From 2000 to 2009, Vietnam’s Gross Domestic Product (GDP) grew at a 10-year annual average of 5.96%. For 2010 to 2014 and 2015-2019, it grew at 5-year annual averages of 5.8% and 6.76% respectively. In 2018, Vietnam posted quarterly GDP growth at 7.65%, 7.45%, 6.73% and 6.88%. For the same periods in 2019, it was 7.31%, 6.82%, 6.73% and 7.47%.
In late January 2016, the Ho Chi Minh Stock Index (VN-Index) started a 2-year bull market that ended in early April 2018. The VN-Index rose from 520 to 1200, an increase of 130%. Beginning June 2018 to end February 2020 (21 months), the equity market essentially traded in a narrow 100-point range between 1000 and 900, finally breaking down in March 2020 with a 26% collapse over 12 days.
In the fight against Covid-19, Vietnam has won plaudits. The Government’s early, swift and strict measures, and regular and transparent communications during the initial outbreak meant that Vietnam has, to date, just 318 confirmed cases of infection and zero deaths. And according to Blackbox Research, a Singapore-based social research agency, Vietnam is ranked second globally (China being number one), in terms of its citizens’ satisfaction with their own government’s response and handling of the pandemic. After a lockdown period in the first 15 days of April, Vietnam quietly returned to “normal.”
Despite global catastrophes and a huge and uncertain economic fall-out, the big picture and fundamental outlook for Vietnam relative to the-rest-of the-world remains good. On-going government reforms and policies show clearly that the country is open-for-business, international investors are hunting for deals, and multinational companies are eager to move manufacturing and production into the land. The demographics are favourable with its young population hungry to learn and its technical professionals hungry to compete. And as for foreign players and tourists – they keep turning up.
When the pace of economic growth accelerated in 2018 and 2019, valuations of Vietnamese companies and other assets got a little frothy. The pandemic brought sobriety and more realistic expectations, and lower asking prices have indeed followed. Thus, from January to April this year, according to government statistics, there were 3,180 companies in which foreign investors acquired stakes, a rise of 33% year-on-year. Japanese (USD 743m), South Korean (USD 356 million) and Singaporean (USD 333million) investors were the most active and aggressive buyers. Citing this increase in M&A activity, the Vietnam Chamber of Commerce has petitioned the Prime Minister to temporarily stop acquisitions to protect domestic enterprises.
Low valuations and prices are also evident in stock prices of listed companies. Since the equity market high 2 years ago, there has been a disconnect between stock prices and economic performance – that is, stock prices lagging and not reflecting actual economic growth, with many real estate, construction, retail and other counters trading at 5-year lows.

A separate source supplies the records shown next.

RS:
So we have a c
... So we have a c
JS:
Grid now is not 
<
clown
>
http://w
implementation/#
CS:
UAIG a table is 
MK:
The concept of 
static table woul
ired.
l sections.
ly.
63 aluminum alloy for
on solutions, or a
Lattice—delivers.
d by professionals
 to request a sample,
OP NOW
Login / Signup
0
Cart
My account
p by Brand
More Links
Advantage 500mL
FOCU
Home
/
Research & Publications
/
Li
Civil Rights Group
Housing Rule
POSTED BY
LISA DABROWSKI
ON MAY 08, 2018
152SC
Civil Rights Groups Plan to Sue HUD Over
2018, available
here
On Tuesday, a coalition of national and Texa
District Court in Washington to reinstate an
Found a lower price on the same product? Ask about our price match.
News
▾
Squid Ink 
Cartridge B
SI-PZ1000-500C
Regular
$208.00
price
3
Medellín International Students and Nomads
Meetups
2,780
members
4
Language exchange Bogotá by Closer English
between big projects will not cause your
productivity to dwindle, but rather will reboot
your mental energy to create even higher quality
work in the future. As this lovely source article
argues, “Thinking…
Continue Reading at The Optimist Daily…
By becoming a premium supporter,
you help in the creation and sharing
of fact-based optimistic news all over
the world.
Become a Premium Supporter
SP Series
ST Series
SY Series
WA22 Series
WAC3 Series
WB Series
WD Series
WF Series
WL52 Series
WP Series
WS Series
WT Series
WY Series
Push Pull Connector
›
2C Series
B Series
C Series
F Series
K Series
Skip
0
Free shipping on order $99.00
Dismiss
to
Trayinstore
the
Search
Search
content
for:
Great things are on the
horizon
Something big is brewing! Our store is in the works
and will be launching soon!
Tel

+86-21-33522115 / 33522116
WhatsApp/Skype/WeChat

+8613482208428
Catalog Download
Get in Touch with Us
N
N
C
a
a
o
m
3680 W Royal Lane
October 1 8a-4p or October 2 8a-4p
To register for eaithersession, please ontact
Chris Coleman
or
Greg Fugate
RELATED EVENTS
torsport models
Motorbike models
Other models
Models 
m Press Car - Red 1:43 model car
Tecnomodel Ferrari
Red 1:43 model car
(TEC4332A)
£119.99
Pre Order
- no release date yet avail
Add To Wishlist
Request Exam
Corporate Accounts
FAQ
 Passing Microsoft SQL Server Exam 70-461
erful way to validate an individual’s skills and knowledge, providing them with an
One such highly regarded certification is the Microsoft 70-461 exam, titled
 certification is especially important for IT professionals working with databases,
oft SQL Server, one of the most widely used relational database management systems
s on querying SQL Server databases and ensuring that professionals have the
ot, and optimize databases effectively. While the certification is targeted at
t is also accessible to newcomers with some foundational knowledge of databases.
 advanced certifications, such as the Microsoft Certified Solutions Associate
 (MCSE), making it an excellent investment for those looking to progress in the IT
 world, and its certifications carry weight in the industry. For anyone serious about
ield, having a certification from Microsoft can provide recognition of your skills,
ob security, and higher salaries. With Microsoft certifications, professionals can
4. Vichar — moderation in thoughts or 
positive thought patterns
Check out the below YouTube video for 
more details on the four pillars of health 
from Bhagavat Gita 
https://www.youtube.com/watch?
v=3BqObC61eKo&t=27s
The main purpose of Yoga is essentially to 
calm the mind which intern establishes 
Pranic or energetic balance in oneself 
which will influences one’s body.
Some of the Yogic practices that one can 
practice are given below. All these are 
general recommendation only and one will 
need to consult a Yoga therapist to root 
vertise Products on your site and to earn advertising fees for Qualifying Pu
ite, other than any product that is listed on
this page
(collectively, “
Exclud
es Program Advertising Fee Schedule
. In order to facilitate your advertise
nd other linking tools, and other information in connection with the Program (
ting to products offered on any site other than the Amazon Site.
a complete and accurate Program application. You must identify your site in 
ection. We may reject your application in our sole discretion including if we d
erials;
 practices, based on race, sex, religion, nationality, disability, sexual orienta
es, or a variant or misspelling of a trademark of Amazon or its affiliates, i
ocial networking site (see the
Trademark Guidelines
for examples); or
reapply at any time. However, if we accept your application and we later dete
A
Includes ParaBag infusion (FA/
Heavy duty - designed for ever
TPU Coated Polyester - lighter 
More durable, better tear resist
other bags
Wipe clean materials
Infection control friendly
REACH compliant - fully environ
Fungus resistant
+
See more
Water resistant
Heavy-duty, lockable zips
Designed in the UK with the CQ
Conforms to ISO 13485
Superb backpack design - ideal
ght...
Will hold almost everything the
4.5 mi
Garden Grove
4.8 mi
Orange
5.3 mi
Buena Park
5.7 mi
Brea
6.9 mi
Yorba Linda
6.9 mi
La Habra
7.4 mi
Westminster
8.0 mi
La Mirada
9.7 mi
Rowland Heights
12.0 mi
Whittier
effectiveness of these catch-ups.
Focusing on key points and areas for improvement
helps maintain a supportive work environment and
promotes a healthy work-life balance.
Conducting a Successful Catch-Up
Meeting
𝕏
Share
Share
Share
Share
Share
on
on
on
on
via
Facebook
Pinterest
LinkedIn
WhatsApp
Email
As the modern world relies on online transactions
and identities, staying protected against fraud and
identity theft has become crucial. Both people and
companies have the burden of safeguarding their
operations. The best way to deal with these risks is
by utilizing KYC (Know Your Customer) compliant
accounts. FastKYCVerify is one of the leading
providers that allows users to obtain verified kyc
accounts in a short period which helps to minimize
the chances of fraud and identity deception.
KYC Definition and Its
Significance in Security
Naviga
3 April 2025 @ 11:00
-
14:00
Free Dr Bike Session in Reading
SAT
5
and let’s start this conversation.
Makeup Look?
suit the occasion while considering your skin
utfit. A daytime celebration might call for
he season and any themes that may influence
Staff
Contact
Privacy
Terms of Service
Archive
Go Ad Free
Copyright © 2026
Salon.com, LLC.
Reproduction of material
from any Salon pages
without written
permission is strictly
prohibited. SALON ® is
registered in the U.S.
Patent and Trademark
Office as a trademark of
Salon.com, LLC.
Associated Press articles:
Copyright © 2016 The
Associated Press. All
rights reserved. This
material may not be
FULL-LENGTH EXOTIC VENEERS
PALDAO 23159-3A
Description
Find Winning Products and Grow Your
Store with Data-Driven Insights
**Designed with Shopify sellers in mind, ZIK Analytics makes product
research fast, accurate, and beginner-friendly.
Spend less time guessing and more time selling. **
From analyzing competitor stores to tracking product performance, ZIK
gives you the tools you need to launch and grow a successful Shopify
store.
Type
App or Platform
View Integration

Will we therefore, see asset managers, hedge funds and activist traders – whether foreign or domestic – build significant stakes, and push company boards onto stock buy-back programmes or other means to boost their stock prices? Or will we see entrepreneurs with intention to list, to actively buy companies with distressed stock prices and do their own back-door listing rather than pursue the long arduous route to an Initial Public Offering (IPO)? Either scenarios would be bullish for stock prices.
Since 24 March, when the market bottomed at 659.21, VN-Index has added 167.82 points or 25.46%, a performance surpassed only by South Korea at 30% and USA at 27%. The rally has been steady, consistent, and void of volatility. In the 35 trading days since the climatic bottom, VN-Index has seen advances on 26 days and declines on 9, an Advance/Decline ratio of 2.88, unmatched by any other stock index, the next best being South Korea’s Kospi at 2.53, and the rest ranging from 2.16 down to 1.75.
Should the VN-Index push onto first resistance at around 900 and beyond, what must be bought? Which stocks are the strong ones, the leaders, the first off-the-block? Which ones will make the daily Top Gainers and Most Active lists?
So far, the 10 stand-out stocks since the March bottom – the winners – are companies operating in steel (DHM), animal feeds (DBC), real estate (DRH), semi-conductors (AMD), industrial engineering (PTC), seafood processing (CMX), financial services (SVC), oil and gas services (PXS), port operators (CLL) and power lines and stations (PC1). These should be accumulated.
The first 3 of the mentioned stocks have already doubled on the rebound, and yet valuations of all 10 continue to be attractive. Stocks being accumulated always demonstrate strength, and these are no exception. Their Relative Strength reading is high, will stay high and will keep on out-performing the market.
A few technical indicators suggest the market is short-term overbought, that consolidation or a correction is imminent. Strong, high Relative Strength markets and stocks stay overbought, and corrects with the passing of time, not necessarily in price.
Wait for the moment, fill your boots, back-up the truck, get positioned, watch for out-performance and book profits.